In a comment on this very blog last week, FierceMarkets COO and Publisher Maurice Bakley explained the rationale behind launching new titles in a crowded marketplace.

Personally, I can think of about 19.2 billion reasons why new health IT publications are popping up and established ones are thriving even as the wider publishing industry tanks.

I’m leaving Friday morning for a wedding in Toronto and will be there through Monday, which is Victoria Day in Canada. Apparently, they do have the Internets (“das Internetz” in German) north of the border, so I’ll try to post while I’m up there, but I’m not going to make any promises.

May 13, 2009 I Written By

I'm a freelance healthcare journalist, specializing in health IT, mobile health, healthcare quality fast $5000 loans-cash.net with bad credit, hospital/physician practice management and healthcare finance.

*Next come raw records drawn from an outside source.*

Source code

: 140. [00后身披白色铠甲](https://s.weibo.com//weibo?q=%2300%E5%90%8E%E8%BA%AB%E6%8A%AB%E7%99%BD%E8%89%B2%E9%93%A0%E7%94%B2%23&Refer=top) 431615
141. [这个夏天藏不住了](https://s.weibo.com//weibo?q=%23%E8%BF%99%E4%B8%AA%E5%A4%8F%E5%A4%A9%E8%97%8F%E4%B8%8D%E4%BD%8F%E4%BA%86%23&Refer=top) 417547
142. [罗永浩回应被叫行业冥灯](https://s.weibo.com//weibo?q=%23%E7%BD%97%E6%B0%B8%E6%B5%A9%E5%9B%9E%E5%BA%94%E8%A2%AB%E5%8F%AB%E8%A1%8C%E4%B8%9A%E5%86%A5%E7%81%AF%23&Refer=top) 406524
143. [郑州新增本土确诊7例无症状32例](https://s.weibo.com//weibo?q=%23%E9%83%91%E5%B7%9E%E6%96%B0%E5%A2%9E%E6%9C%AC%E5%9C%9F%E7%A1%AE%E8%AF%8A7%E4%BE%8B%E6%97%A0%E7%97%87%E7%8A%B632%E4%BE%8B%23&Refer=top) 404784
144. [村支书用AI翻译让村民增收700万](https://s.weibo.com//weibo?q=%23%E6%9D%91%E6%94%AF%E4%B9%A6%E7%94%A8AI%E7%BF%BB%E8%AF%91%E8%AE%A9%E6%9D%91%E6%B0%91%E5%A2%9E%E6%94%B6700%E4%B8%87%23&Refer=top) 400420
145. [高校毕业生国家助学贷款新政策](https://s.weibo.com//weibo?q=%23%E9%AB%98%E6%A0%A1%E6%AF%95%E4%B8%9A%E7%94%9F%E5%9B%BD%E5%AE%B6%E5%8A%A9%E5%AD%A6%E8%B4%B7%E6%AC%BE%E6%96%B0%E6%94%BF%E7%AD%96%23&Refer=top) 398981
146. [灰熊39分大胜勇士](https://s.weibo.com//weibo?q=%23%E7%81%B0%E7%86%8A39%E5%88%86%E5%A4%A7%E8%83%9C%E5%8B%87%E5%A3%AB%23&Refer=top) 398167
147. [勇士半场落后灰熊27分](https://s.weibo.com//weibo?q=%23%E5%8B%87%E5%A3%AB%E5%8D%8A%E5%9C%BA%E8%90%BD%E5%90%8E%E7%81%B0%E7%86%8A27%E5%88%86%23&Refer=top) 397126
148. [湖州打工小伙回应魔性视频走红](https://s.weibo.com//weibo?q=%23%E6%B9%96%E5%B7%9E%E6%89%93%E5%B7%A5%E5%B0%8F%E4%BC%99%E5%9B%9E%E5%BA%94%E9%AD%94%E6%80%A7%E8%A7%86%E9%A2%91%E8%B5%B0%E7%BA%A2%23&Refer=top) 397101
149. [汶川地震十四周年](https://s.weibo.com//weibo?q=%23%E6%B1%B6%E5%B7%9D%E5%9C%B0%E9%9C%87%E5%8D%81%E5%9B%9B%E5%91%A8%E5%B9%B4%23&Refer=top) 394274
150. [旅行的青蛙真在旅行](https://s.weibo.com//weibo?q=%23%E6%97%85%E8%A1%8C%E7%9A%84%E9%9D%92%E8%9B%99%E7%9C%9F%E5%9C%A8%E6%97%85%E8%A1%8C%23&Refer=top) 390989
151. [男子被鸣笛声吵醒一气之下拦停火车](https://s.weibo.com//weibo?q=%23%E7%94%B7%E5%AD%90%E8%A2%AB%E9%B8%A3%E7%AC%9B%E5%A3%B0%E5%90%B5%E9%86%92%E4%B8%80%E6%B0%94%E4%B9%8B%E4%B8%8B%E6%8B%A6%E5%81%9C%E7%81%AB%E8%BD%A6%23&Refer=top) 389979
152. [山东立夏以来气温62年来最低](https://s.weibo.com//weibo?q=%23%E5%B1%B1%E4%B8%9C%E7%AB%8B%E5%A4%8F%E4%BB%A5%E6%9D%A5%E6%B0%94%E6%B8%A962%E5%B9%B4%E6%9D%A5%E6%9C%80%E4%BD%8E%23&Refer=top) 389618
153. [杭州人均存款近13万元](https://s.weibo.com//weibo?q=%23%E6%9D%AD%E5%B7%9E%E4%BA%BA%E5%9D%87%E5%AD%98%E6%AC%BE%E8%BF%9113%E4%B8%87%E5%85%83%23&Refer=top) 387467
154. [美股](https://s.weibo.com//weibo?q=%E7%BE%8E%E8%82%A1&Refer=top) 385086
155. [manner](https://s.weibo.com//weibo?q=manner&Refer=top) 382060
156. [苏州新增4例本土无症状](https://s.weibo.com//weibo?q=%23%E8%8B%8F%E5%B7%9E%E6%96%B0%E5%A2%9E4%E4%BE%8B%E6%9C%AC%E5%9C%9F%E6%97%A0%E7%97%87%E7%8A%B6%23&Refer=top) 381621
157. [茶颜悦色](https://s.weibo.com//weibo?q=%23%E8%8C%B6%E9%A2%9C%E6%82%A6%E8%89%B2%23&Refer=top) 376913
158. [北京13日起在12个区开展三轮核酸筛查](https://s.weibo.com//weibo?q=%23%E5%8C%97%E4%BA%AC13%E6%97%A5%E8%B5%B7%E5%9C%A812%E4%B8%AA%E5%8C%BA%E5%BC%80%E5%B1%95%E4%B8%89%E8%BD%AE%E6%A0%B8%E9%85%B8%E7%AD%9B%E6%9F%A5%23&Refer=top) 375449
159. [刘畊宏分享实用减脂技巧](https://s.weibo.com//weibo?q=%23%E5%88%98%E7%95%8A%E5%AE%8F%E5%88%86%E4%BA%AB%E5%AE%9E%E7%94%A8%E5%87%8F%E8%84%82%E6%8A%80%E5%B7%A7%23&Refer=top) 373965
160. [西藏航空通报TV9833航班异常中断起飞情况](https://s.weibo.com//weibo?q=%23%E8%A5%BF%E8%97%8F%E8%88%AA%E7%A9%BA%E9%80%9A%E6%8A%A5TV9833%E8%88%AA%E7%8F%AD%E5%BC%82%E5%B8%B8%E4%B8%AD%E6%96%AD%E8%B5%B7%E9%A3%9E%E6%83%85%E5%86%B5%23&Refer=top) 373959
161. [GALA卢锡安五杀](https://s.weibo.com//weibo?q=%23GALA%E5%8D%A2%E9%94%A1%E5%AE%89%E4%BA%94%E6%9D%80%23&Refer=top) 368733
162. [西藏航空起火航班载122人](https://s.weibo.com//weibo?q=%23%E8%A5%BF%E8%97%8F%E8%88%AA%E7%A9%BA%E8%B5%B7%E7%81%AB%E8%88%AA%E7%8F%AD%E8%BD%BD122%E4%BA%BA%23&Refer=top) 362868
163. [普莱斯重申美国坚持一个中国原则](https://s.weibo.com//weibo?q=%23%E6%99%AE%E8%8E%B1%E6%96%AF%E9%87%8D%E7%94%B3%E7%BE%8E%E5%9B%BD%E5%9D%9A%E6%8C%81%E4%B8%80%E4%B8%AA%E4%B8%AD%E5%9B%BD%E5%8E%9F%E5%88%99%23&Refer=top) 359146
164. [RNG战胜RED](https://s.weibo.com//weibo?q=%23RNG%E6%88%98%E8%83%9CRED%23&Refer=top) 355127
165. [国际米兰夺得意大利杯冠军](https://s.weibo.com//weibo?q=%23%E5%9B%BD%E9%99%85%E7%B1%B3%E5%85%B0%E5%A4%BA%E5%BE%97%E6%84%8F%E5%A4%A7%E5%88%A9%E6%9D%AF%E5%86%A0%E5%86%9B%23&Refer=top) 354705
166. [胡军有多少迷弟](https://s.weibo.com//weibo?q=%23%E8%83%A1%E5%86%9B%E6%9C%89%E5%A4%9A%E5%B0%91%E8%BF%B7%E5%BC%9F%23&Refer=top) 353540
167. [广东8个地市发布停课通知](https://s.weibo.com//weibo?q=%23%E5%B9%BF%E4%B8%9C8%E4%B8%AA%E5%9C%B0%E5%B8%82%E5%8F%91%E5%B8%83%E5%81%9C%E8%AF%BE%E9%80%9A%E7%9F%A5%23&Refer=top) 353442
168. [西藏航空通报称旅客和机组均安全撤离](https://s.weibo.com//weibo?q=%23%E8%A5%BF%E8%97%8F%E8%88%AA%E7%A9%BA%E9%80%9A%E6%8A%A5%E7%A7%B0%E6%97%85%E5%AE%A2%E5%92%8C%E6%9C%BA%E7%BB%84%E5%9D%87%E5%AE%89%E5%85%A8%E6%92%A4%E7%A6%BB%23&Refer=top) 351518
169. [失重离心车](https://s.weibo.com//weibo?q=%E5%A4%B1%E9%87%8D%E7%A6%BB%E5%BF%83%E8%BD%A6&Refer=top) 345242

Live video from ambulance to ED

Attention editors of technology and general-interest publications: Hospitals & Health Networks this month has a short InBox item I wrote about live video links from ambulances to emergency departments and trauma centers. Emergency medical services in Tucson, Ariz., and, more recently, Baton Rouge, La., make use of municipal Wi-Fi networks to triage and diagnose trauma cases before patients even arrive.

This is a story I’ve known about for more than a year and a half and only recently, when Baton Rouge turned the first piece of what soon will be a parish-wide system, did any editor, HHN Senior Editor Matthew Weinstock, show interest in this story. All he had the room or budget for was this 450-word InBox item, though.

If you believe the telemedicine experts I interviewed, this kind of technology may become the norm in urban and suburban areas within a few years, and that, IMHO, makes it worth a much longer feature story in a publication that reaches beyond healthcare. There was some MSM coverage of the Baton Rouge launch, but nothing that examined the big picture.

I toured an ambulance and got a live demonstration of the technology when I was in Tucson in February, and have leads on other municipalities that are considering such a system, plus some cities that are using different technologies to achieve the same results. I’ve got photos, too.

Editors, I await your call.

May 11, 2009 I Written By

I'm a freelance healthcare journalist, specializing in health IT, mobile health, healthcare quality fast $5000 loans-cash.net with bad credit, hospital/physician practice management and healthcare finance.

More from Bellagio

Here’s one more story I wrote as a result of the Making the eHealth Connection conferences in Bellagio nearly a month ago. It’s about RAFT, the Réseau en Afrique francophone pour la télémédicine (Telemedicine Network in French-speaking Africa), which connects remote and underserved African communities in 15 countries to medical professionals worldwide. RAFT is a program of the Geneva University Hospitals and the cantonal government of Geneva, Switzerland.

The story appeared in E-Health Europe on Aug. 4, while I was still in Italy.

August 27, 2008 I Written By

I'm a freelance healthcare journalist, specializing in health IT, mobile health, healthcare quality fast $5000 loans-cash.net with bad credit, hospital/physician practice management and healthcare finance.

Telemedicine on ‘House’

Like most TV medical dramas, paper charts, handwritten prescriptions (usually for Vicodin) and lots of trial-and-error have been hallmarks of “House MD” since Day 1. Sure, there’s always a lot of advanced diagnostic equipment, but this week I finally find myself compelled to blog about one particular episode of one of my favorite shows.

A special episode airing Sunday night right after the Super Bowl (approximately 10 pm EST) features what looks to be some really cool, high-definition telemedicine. Specifically, House has to treat a researcher at the South Pole, played by Mira Sorvino. Go here and click “Watch Video” for three clips.

Now if only someone could convince Dr. House to try clinical decision support. Then again, the show wouldn’t be nearly as entertaining.

January 31, 2008 I Written By

I'm a freelance healthcare journalist, specializing in health IT, mobile health, healthcare quality fast $5000 loans-cash.net with bad credit, hospital/physician practice management and healthcare finance.